Open dgovil opened 3 weeks ago
So thanks to Damien, we discovered a few things:
The performance issues don't seem to happen on Linux. I need to test that one out further, but I'm guessing there's some UB or GCC specific behaviour somewhere in here.
Robin Hash includes an int16 that overflows after 32,767 entries, causing an infinite loop when it wraps around. Switching that to an int64 prevents the overflow, at least to any sample count that USD could express otherwise. We're unsure if there's any side effects of that? If we think that's fine, I can submit a PR for that change.
It doesn't solve the performance issue though of course, but just punts it down to a much larger number. I'm not sure I follow why the samples go through the hashing algorithm though, other than because time samples happen to be a map?

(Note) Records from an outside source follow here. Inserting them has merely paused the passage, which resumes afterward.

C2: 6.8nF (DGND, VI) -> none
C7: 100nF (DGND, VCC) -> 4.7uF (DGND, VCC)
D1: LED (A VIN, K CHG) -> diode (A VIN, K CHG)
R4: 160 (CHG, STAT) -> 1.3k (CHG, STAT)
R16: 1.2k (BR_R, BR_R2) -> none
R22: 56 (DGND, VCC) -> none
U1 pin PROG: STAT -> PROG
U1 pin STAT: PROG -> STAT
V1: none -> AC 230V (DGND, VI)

But I think a map would already be deduplicated prior to write, or the USDA file would be invalid too?
Here's a few more images after the change, now going up to 100k samples
Another odd behaviour, but not as consequential, is that writing a single sample is always slower than writing 100. Even 2 samples is half the time of 1 sample for text, and 75% the time for crate.

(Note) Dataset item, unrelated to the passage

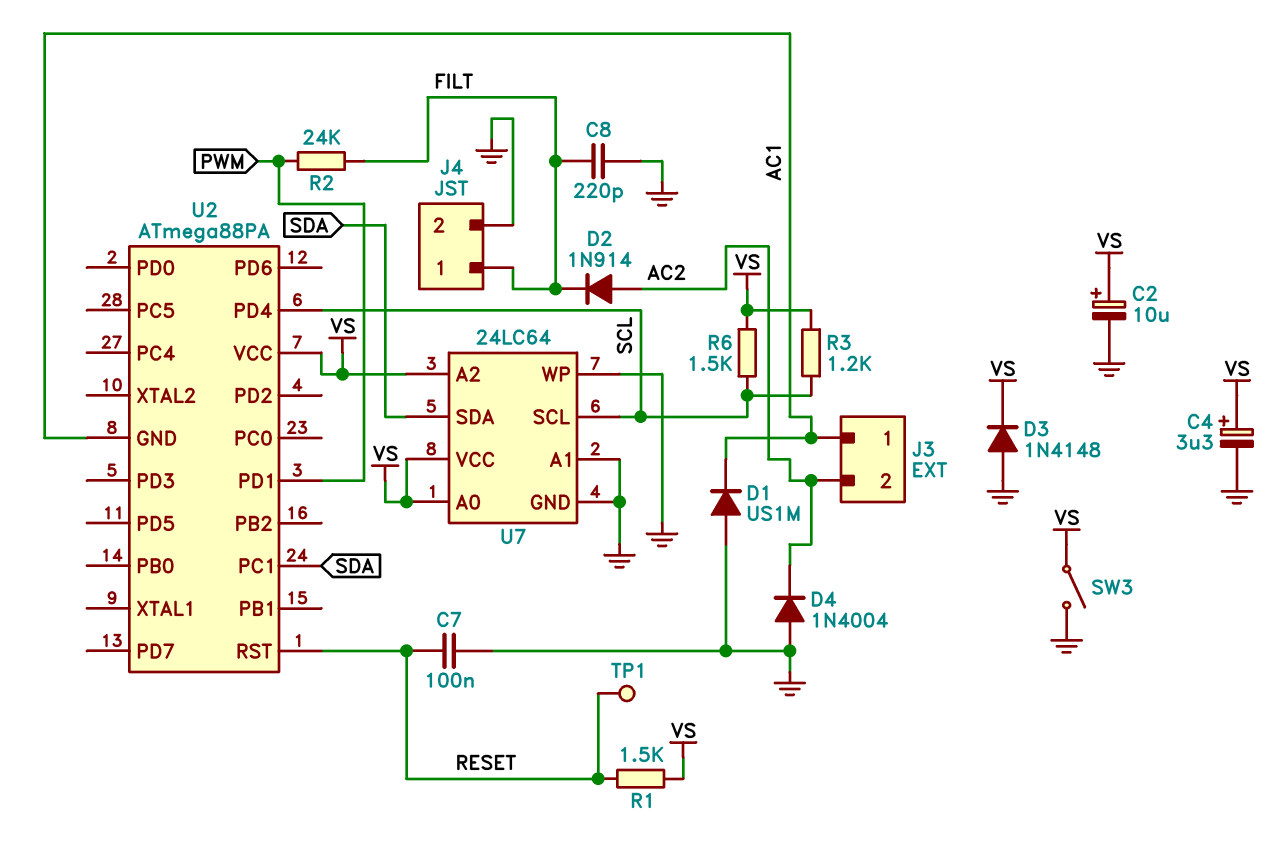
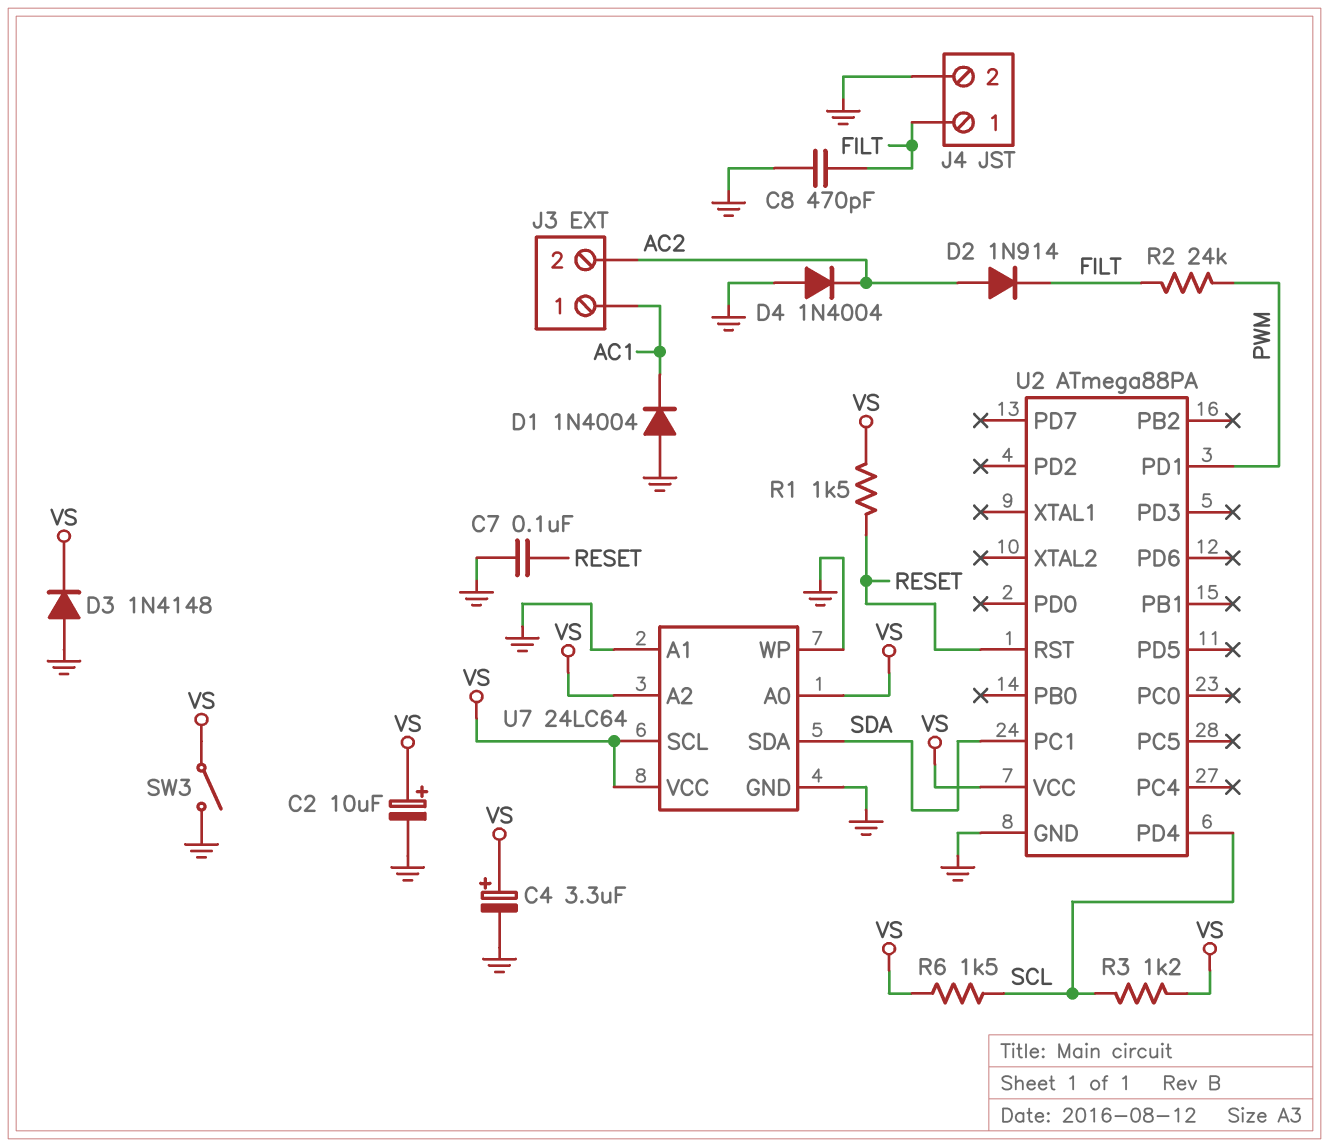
C8: 220pF (FILT, GND) -> 470pF (FILT, GND)
D1: diode US1M (A GND, K AC1) -> diode 1N4004 (A GND, K AC1)
TP1: test point (RESET) -> none
U2 pin GND: AC1 -> GND
U7 pin SCL: SCL -> VS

Filed as internal issue #USD-10028
I'm looking at this one today and it doesn't repro for me on Linux with Clang -- I modified the script to run up to 1 million samples, and this log/log plot shows good linear scaling with both formats (y-axis is seconds). This is with the 1.3.0 robin_map code, so maybe that fixed it, or maybe this is a mac-specific thing. I'll see about repro'ing on mac next.
I think it might be an arm specific thing (so might not repro on an Intel Mac), but perhaps the Robinhash change fixed it as well. Just wanted to mention that so you can test the repro on an arm machine.
Thanks Dhruv -- I have an M1 laptop that I'll try with.
Ah okay, this isn't mac specific, but libc++
specific. My Linux Clang build was using libstdc++
from gcc
. The hash function for double
in libc++
just copies the floating-point bit pattern, and the robin_map
just masks off bits to go from a hash to an index, so hash table that the crate implementation is using during export gets ~100% collisions, leading to the behavior you saw. I'll fix this up.
Oh very interesting. That's a great catch.
Just changing the hasher to TfHash
for that map fixes it. With that, the the results look nice and linear as expected. Thanks for the excellent repro script and analysis!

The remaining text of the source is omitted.